GC Computer Corporation
List of Deals
The origins of GC Companies can be traced to Philip Smith's 1922 purchase of the National Theater in Boston. He immediately dropped ticket prices from 25 cents to 10 cents and then developed an exhibition schedule that featured a variety of movies with several show times. These moves helped to restore the theater's profitability. Smith named his new project Philip Smith Theatrical Enterprises. He went on to purchase eleven more theaters in the Boston area by 1925. Smith had created and was operating the Boston area's first independent exhibition circuit. During the Depression years, however, Smith was forced to sell nine of his theaters.
Smith was once again ready to expand by 1935. He took advantage of the boom in automobile ownership by opening drive-in theaters in Detroit and Cleveland. These ventures were described as the first successful drive-ins in the United States. Smith called his new business Midwest, and the drive-ins were dubbed Midwest Drive-In Theaters. By the 1940s the circuit of theaters expanded into Illinois and other neighboring states. By the 1950s the company had built fifty-three drive-in theaters throughout the United States, all of which were modestly profitable.
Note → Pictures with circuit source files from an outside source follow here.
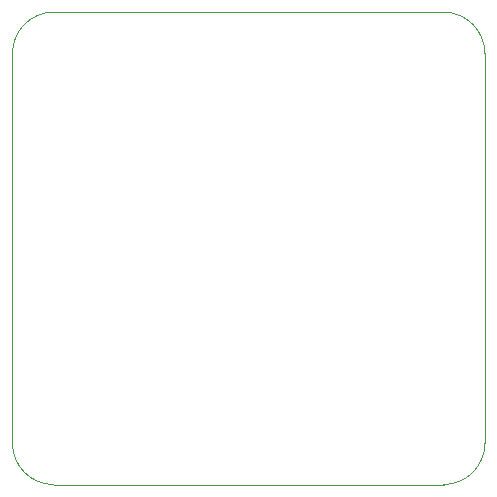
<source format=gm1>
%TF.GenerationSoftware,KiCad,Pcbnew,7.0.1*%
%TF.CreationDate,2024-02-15T14:31:57+01:00*%
%TF.ProjectId,pi4-sensorleap-v1,7069342d-7365-46e7-936f-726c6561702d,rev?*%
%TF.SameCoordinates,Original*%
%TF.FileFunction,Profile,NP*%
%FSLAX46Y46*%
G04 Gerber Fmt 4.6, Leading zero omitted, Abs format (unit mm)*
G04 Created by KiCad (PCBNEW 7.0.1) date 2024-02-15 14:31:57*
%MOMM*%
%LPD*%
G01*
G04 APERTURE LIST*
%TA.AperFunction,Profile*%
%ADD10C,0.100000*%
%TD*%
G04 APERTURE END LIST*
D10*
X64500000Y-40000000D02*
G75*
G03*
X61000000Y-43500000I0J-3500000D01*
G01*
X101000000Y-43500000D02*
X101000000Y-76500000D01*
X61000000Y-76500000D02*
G75*
G03*
X64500000Y-80000000I3500000J0D01*
G01*
X97500000Y-80000000D02*
G75*
G03*
X101000000Y-76500000I0J3500000D01*
G01*
X97500000Y-80000000D02*
X64500000Y-80000000D01*
X97500000Y-40000000D02*
X64500000Y-40000000D01*
X101000000Y-43500000D02*
G75*
G03*
X97500000Y-40000000I-3500000J0D01*
G01*
X61000000Y-43500000D02*
X61000000Y-76500000D01*
M02*

</source>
The increasing popularity of television led to a decline in box office sales, as suburbanites became less willing to travel to the city for entertainment. In 1951 Smith decided to open a theater in a newly constructed suburban shopping center—the suburban equivalent of "downtown." As the first shopping-center-based movie theater in the nation, the new Massachusetts theater benefited from the free mall parking. Other theater businesses soon caught on to this idea, and of the approximately 180 indoor theaters built in 1961 and 1962, one-third were in shopping malls. In 1964 the company was renamed General Cinema Corporation, and by 1970 it was the largest shopping center theater chain in the country. Smith branched out in the 1950s to protect the company from a potential downturn in the cinema industry. He opened a chain of restaurants called Richard's Drive-Ins and a series of coffee shops called Amy Joe's Pancake Houses. General Cinema also opened several bowling alleys later in the decade. In 1960 the company went public on the New York Stock Exchange, and it began acquiring bottling franchises, including a Pepsi bottling operation, later in the 60s.